WHAT THE TASK ASKS
Word for word, repeat the lines of the records from the one containing "What depth do you estimate for the ceiling?" through the last line, both included.
◆ ◆ ◆ ◆ ◆
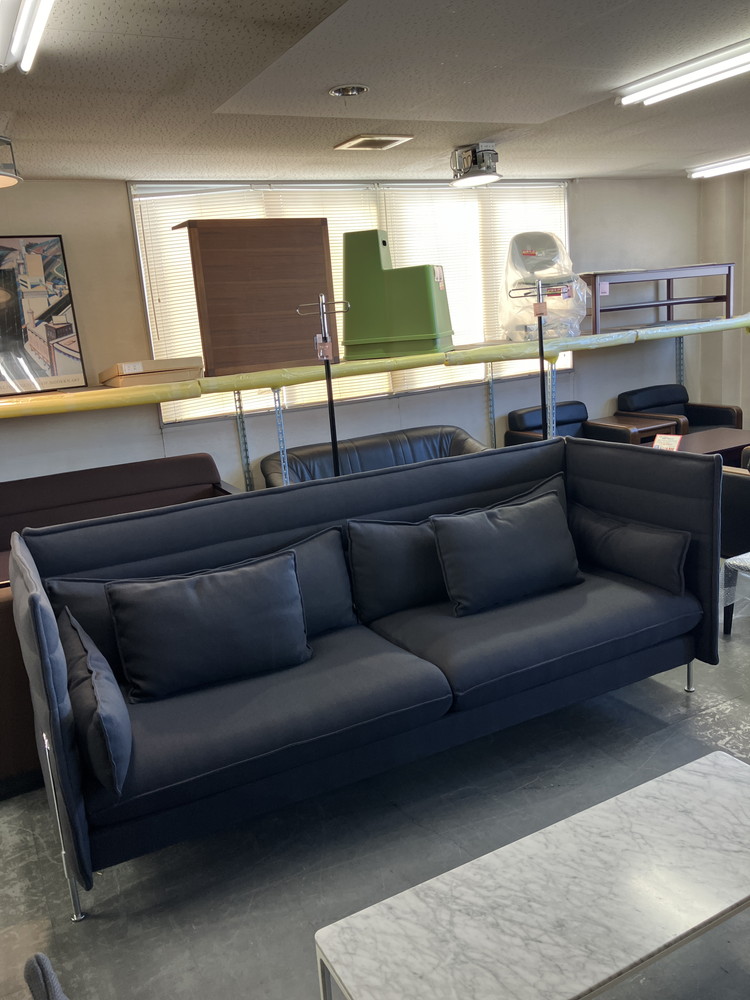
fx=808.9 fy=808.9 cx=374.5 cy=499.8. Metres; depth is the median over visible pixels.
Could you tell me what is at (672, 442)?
sign
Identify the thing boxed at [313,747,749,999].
marble coffee table
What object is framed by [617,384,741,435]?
armchair
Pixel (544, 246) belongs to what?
plastic chair
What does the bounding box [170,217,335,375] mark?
wooden cabinet
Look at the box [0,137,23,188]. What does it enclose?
ceiling light
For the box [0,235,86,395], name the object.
framed poster
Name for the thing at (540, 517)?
throw pillow
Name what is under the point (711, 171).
ceiling light
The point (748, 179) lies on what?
right wall
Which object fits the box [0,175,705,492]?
back wall
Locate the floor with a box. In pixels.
[0,557,749,999]
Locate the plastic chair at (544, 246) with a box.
[499,230,590,341]
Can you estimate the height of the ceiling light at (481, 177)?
0.191 m
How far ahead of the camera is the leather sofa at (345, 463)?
5.43 m
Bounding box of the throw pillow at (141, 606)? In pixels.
[106,550,311,702]
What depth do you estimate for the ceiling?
3.27 m
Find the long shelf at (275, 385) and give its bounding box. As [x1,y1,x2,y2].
[0,309,748,487]
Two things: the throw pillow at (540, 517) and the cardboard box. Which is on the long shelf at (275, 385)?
the cardboard box
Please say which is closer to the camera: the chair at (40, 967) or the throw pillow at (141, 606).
the chair at (40, 967)
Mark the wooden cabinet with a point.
(270, 261)
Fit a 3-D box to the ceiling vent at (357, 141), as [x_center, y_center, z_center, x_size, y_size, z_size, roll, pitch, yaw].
[-0.010,-1.906,4.311,0.328,0.019,0.268,-11,14,-27]
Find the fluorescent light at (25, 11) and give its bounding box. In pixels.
[0,0,55,72]
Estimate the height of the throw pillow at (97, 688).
0.328 m
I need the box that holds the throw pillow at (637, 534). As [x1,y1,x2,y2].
[571,504,689,593]
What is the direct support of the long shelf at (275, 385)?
on the floor
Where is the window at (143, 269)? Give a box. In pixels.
◆ ◆ ◆ ◆ ◆
ANSWER AREA
What depth do you estimate for the ceiling?
3.27 m
Find the long shelf at (275, 385) and give its bounding box. As [x1,y1,x2,y2].
[0,309,748,487]
Two things: the throw pillow at (540, 517) and the cardboard box. Which is on the long shelf at (275, 385)?
the cardboard box
Please say which is closer to the camera: the chair at (40, 967) or the throw pillow at (141, 606).
the chair at (40, 967)
Mark the wooden cabinet with a point.
(270, 261)
Fit a 3-D box to the ceiling vent at (357, 141), as [x_center, y_center, z_center, x_size, y_size, z_size, roll, pitch, yaw].
[-0.010,-1.906,4.311,0.328,0.019,0.268,-11,14,-27]
Find the fluorescent light at (25, 11) and give its bounding box. In pixels.
[0,0,55,72]
Estimate the height of the throw pillow at (97, 688).
0.328 m
I need the box that holds the throw pillow at (637, 534). As [x1,y1,x2,y2].
[571,504,689,593]
What is the direct support of the long shelf at (275, 385)?
on the floor
Where is the window at (143, 269)? Give a box. In pixels.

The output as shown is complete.